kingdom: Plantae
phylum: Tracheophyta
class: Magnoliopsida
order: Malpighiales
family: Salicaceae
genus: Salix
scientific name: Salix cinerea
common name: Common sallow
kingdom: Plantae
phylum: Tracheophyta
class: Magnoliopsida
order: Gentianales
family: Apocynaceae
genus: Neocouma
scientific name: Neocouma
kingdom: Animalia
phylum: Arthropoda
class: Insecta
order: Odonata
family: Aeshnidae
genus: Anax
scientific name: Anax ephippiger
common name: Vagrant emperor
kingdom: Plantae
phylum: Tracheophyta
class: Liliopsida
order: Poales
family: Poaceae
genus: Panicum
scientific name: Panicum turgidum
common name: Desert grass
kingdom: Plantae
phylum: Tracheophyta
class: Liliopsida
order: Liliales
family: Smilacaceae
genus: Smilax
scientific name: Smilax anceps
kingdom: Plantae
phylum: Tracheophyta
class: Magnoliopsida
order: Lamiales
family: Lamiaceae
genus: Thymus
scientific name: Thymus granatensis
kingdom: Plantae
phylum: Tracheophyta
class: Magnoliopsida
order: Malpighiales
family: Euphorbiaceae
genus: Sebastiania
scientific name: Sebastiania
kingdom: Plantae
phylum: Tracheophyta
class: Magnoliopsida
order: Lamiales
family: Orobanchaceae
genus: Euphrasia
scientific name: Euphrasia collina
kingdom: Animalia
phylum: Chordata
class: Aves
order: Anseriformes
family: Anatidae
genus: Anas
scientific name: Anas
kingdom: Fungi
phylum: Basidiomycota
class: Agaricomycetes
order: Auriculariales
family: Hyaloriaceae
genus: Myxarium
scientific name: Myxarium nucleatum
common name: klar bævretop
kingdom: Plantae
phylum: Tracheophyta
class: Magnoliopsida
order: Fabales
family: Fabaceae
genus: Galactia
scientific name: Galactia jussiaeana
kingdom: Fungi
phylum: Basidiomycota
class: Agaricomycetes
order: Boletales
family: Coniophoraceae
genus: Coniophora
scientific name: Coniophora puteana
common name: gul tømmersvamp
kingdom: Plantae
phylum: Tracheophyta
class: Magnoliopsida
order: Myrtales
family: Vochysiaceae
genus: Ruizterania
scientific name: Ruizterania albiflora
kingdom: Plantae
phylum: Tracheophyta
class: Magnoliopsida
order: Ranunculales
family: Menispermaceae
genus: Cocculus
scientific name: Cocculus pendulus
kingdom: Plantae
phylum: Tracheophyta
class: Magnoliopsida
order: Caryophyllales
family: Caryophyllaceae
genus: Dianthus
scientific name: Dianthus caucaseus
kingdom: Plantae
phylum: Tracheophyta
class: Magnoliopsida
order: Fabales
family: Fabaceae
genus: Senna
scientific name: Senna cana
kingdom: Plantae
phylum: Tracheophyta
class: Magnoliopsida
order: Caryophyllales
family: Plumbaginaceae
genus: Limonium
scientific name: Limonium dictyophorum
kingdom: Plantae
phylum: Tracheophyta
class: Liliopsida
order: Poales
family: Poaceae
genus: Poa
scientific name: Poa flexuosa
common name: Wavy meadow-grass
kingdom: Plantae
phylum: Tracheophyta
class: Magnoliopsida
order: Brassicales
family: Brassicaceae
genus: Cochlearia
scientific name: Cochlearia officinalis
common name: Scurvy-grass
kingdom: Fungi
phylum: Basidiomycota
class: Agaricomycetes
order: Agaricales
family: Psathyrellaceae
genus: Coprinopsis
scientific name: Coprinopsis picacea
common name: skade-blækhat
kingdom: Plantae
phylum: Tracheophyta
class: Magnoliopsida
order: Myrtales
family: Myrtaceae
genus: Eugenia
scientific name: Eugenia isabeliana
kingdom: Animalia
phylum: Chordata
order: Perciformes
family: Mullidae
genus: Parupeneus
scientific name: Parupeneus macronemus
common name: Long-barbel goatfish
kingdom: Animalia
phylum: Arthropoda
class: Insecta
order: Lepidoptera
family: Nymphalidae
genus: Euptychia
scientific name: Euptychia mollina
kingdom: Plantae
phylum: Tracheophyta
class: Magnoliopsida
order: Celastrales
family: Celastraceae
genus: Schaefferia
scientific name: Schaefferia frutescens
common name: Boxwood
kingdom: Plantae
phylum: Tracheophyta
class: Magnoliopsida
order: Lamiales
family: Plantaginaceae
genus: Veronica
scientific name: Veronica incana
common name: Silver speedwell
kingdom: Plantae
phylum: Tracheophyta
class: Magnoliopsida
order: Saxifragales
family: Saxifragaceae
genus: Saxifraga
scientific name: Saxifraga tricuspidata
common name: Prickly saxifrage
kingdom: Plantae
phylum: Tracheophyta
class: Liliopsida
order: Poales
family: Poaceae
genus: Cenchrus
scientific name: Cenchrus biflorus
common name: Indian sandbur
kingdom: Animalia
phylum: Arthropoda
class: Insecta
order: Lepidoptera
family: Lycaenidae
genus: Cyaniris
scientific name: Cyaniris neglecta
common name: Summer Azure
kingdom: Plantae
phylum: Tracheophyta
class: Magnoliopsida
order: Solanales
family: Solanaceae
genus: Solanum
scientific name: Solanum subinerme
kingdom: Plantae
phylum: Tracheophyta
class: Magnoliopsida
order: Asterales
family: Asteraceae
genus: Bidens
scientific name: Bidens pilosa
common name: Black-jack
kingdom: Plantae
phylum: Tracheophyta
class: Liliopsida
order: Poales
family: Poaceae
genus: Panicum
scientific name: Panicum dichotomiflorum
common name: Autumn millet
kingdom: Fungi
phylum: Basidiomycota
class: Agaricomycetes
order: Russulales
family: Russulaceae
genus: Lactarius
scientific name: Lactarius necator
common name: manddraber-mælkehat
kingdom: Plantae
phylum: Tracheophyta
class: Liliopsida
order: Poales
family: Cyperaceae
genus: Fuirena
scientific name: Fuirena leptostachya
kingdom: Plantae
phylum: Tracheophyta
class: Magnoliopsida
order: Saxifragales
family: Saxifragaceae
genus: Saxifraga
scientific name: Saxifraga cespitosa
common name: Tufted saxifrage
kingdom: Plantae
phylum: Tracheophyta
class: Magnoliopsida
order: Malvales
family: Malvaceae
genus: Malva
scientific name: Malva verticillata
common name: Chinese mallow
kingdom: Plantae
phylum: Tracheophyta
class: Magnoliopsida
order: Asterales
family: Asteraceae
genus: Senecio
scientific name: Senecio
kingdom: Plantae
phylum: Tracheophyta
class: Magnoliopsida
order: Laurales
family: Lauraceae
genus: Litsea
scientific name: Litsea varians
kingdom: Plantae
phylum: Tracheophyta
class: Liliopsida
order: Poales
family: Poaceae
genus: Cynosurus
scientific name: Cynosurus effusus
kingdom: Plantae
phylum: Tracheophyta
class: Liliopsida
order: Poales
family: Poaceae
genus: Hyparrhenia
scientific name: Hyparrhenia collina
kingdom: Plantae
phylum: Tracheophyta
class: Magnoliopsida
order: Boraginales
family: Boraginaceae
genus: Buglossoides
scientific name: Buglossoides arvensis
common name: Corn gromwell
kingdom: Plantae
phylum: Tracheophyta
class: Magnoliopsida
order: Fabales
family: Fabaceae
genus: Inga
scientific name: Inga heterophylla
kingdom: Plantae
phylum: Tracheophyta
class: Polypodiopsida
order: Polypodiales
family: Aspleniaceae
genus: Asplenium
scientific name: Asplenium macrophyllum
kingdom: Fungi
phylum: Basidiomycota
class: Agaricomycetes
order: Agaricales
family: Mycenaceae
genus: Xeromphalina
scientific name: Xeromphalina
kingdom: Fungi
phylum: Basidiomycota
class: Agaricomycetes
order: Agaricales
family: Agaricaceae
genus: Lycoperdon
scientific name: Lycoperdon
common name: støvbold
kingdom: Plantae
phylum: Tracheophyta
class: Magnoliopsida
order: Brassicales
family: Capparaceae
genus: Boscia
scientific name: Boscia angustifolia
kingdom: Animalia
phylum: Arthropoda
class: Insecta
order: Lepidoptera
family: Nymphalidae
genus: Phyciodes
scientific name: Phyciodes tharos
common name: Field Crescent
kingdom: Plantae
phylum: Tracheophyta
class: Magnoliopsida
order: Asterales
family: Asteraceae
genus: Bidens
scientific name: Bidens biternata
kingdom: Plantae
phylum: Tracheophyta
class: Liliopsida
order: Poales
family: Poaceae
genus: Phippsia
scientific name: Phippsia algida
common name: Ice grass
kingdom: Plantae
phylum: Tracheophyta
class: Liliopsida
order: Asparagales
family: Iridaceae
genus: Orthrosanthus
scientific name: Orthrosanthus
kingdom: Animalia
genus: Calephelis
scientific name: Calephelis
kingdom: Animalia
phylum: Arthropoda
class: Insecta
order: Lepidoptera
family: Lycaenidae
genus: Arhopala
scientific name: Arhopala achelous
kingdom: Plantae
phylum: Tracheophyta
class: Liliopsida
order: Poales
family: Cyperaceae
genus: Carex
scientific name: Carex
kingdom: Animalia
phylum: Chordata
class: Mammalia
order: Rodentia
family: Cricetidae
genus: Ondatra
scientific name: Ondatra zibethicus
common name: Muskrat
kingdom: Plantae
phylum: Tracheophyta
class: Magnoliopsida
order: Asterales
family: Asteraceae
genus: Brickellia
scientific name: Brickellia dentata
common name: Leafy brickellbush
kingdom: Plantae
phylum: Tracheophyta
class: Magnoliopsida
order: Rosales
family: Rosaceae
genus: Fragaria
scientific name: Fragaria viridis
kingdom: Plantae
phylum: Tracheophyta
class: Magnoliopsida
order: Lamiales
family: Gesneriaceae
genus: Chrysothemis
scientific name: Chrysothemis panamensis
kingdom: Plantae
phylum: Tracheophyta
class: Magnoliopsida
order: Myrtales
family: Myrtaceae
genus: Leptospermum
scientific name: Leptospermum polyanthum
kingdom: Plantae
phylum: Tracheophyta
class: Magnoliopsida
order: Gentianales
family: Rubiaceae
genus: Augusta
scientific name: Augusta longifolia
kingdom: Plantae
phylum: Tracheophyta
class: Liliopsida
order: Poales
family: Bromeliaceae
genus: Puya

--

**Task objective:** Copy out, word for word, the stretch of the data above from the line containing "family: Iridaceae" through the end of the data.

**Result below:**
family: Iridaceae
genus: Orthrosanthus
scientific name: Orthrosanthus
kingdom: Animalia
genus: Calephelis
scientific name: Calephelis
kingdom: Animalia
phylum: Arthropoda
class: Insecta
order: Lepidoptera
family: Lycaenidae
genus: Arhopala
scientific name: Arhopala achelous
kingdom: Plantae
phylum: Tracheophyta
class: Liliopsida
order: Poales
family: Cyperaceae
genus: Carex
scientific name: Carex
kingdom: Animalia
phylum: Chordata
class: Mammalia
order: Rodentia
family: Cricetidae
genus: Ondatra
scientific name: Ondatra zibethicus
common name: Muskrat
kingdom: Plantae
phylum: Tracheophyta
class: Magnoliopsida
order: Asterales
family: Asteraceae
genus: Brickellia
scientific name: Brickellia dentata
common name: Leafy brickellbush
kingdom: Plantae
phylum: Tracheophyta
class: Magnoliopsida
order: Rosales
family: Rosaceae
genus: Fragaria
scientific name: Fragaria viridis
kingdom: Plantae
phylum: Tracheophyta
class: Magnoliopsida
order: Lamiales
family: Gesneriaceae
genus: Chrysothemis
scientific name: Chrysothemis panamensis
kingdom: Plantae
phylum: Tracheophyta
class: Magnoliopsida
order: Myrtales
family: Myrtaceae
genus: Leptospermum
scientific name: Leptospermum polyanthum
kingdom: Plantae
phylum: Tracheophyta
class: Magnoliopsida
order: Gentianales
family: Rubiaceae
genus: Augusta
scientific name: Augusta longifolia
kingdom: Plantae
phylum: Tracheophyta
class: Liliopsida
order: Poales
family: Bromeliaceae
genus: Puya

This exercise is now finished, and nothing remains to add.